Next 18 months critical in Afghanistan, McChrystal says
June 22, 2009
WASHINGTON (June 19, 2009) -- The next 18 months will be crucial in Afghanistan, the new commander of NATO and U.S. forces there said Friday.
"I think that the next 18 months are probably a period in which this effort will be decided," Gen. Stanley A. McChrystal told Tom Bowman in a National Public Radio interview. "I don't think it will be over. But I think that not only the American people, I think the Afghan people are looking and deciding which way this will go."
McChrystal took command of coalition and U.S. efforts in Afghanistan on June 15. His job is to carry out the new strategy for the region.
The general said the conflict should not be viewed solely as a military struggle. It is not a question of whether the United States is winning, he said, but whether the Afghan people are winning. The Afghan government is the ultimate deciding factor, and while the government is not winning the war on extremists, "I don't say they're losing," McChrystal said.
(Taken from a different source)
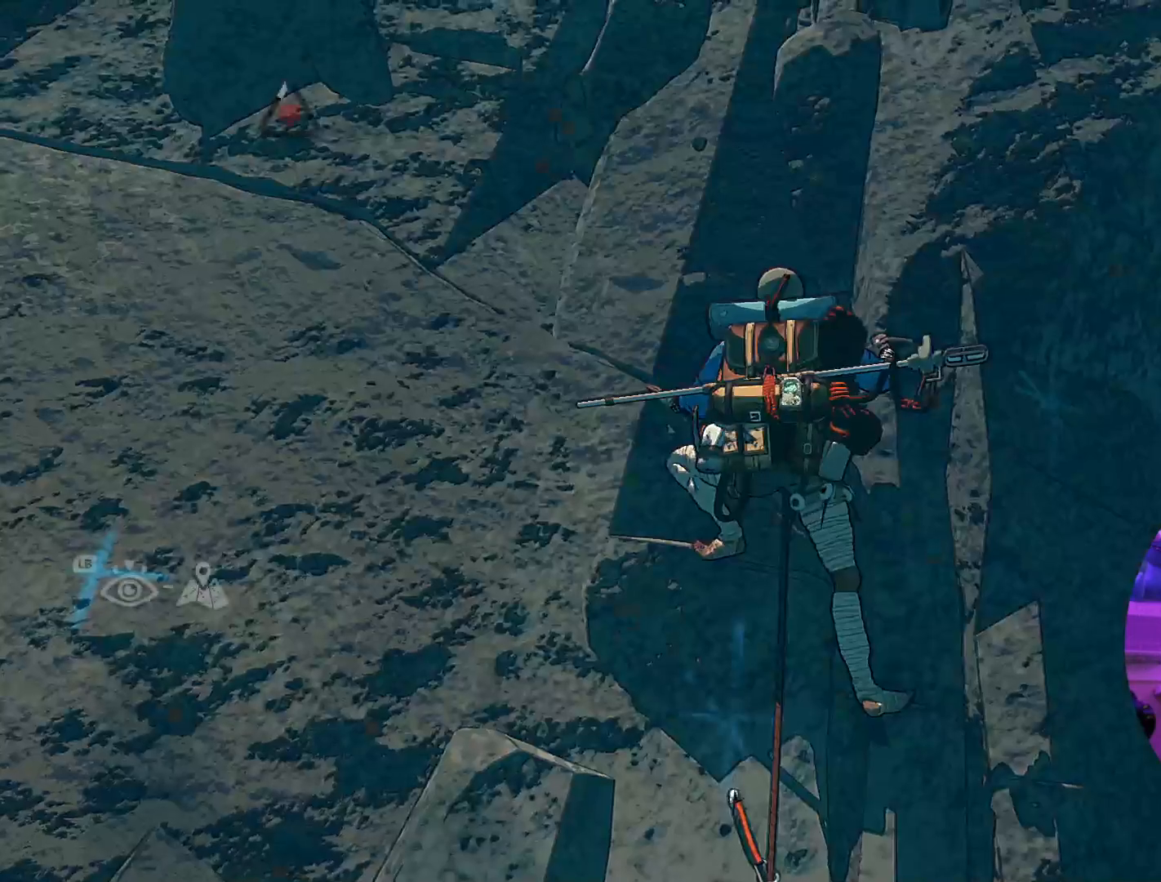
{"buttons": [], "left_stick": "center", "right_stick": "down", "events": [[450, "right_stick", "down"]]}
"That's an old axiom in counterinsurgency: If you're not winning, you're losing," he said. "And the danger there is that that is true. So we see it as very, very important, probably over about the next 12 to 24 months, that we absolutely get a trend where we are clearly winning."
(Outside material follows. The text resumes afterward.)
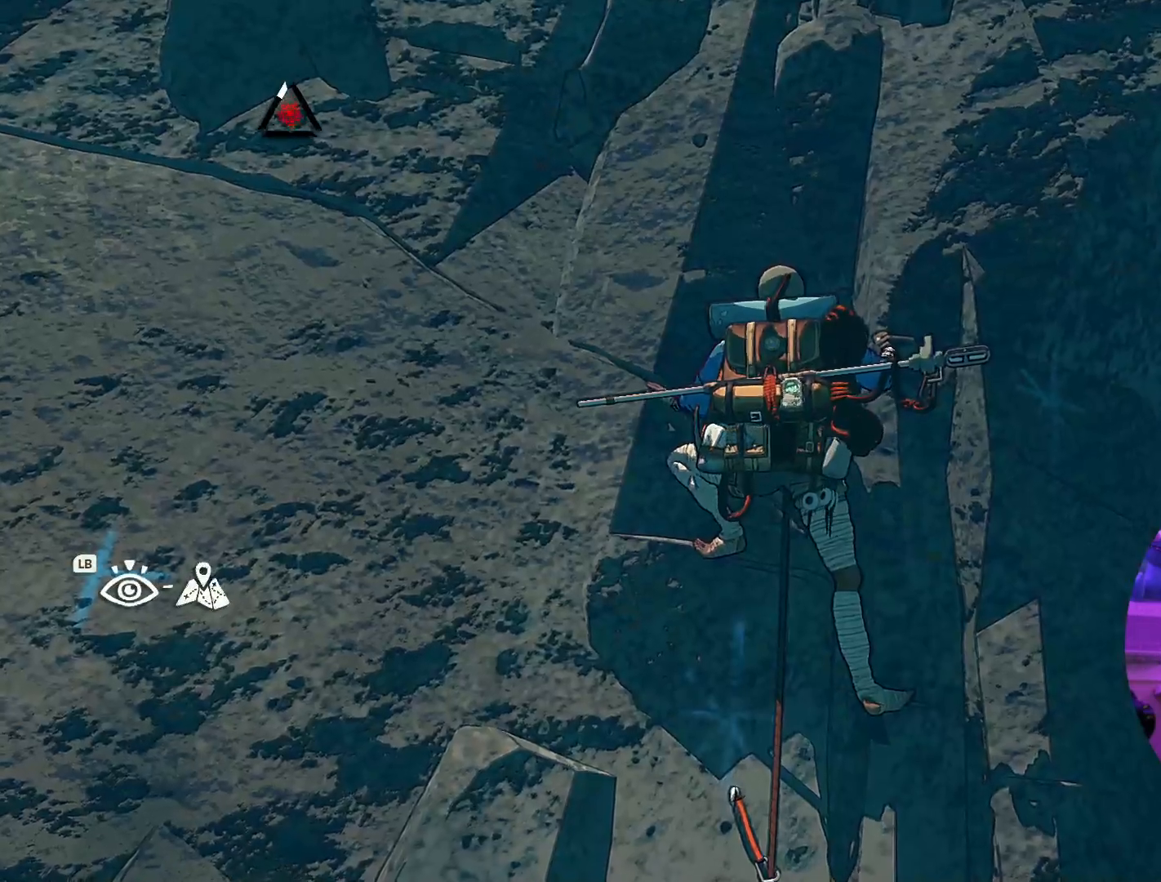
{"buttons": [], "left_stick": "center", "right_stick": "center", "events": [[333, "right_stick", "center"]]}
McChrystal has spent much of his career in special operations, hunting down and killing or capturing terrorists. "What I learned is that much of the terrorism we fought years ago was very small groups that were finite. They were fanatical, and they could be attacked that way," he said. "Nowadays, we have to fight the cause of terrorism, because terror is a tactic. You win by taking away from the enemy the one thing the insurgent absolutely has to have, and that's access to the population."
Hunting terrorists still has a place in the war in Afghanistan, McChrystal said, but the overall effort requires a mix of aggression and rebuilding. "I very much lean toward the importance of the building side," he said.
The population needs to be safe so they can build an economy, build good governance and develop an infrastructure, the general explained. That gives the people something they want to continue and something they want to protect, so "the insurgent, then, becomes a troublemaker," he said.
"The opposite could be perceived, even with good intentions," he continued. "If we are just hunting Taliban, we can be perceived as coming into areas and being someone who upsets the neighborhood. But we do need to be able to keep a pressure on the enemy as we push them away. So there's always a balance."